If I was to attempt to name this forever-changing textual whole, I would tease apart certain layers of meaning besides its appearance of a chronicle or a diary, or inside it. In particular, the moment of the writing as the identification of reality, or rather its description, but also including wonder at a moment instantly lost in time; the element of the text as an imprint left by an activity, as a trace in the mind, but also in a place; the moment of messaging, meaning the description of what has taken place, sometimes called a report; and also an acknowledgement of the cultural tradition of this structure, which goes back somewhere before the epoch of romanticism, maybe somewhere where art becomes self-awareness, where art is connected with life to such an extent that the two become almost inseparable. In this meaning of art, I may emphasize another important matter, which is somewhat difficult to define – the similarity between the character of the text and the rest of the work.

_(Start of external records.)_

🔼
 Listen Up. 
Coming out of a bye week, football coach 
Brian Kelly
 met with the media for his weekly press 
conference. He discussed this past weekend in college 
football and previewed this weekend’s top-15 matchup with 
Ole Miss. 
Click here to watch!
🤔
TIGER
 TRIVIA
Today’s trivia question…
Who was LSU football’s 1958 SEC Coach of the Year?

I mean the parallel between what makes Miloš Šejn create text, and his work as an “archive of the senses”; the similarity between creating through immediate contact with reality and the way this process is recorded in text, which also does not lack the breath of existential vertigo. Common to both, and really to all this “cabinet of curiosities” piled on the shelves up to the ceiling of Šejn’s studio (of which a fragment is embodied in this one textual-pictorial cycle), is the effort to connect all means of grasping the totality of the world through oneself.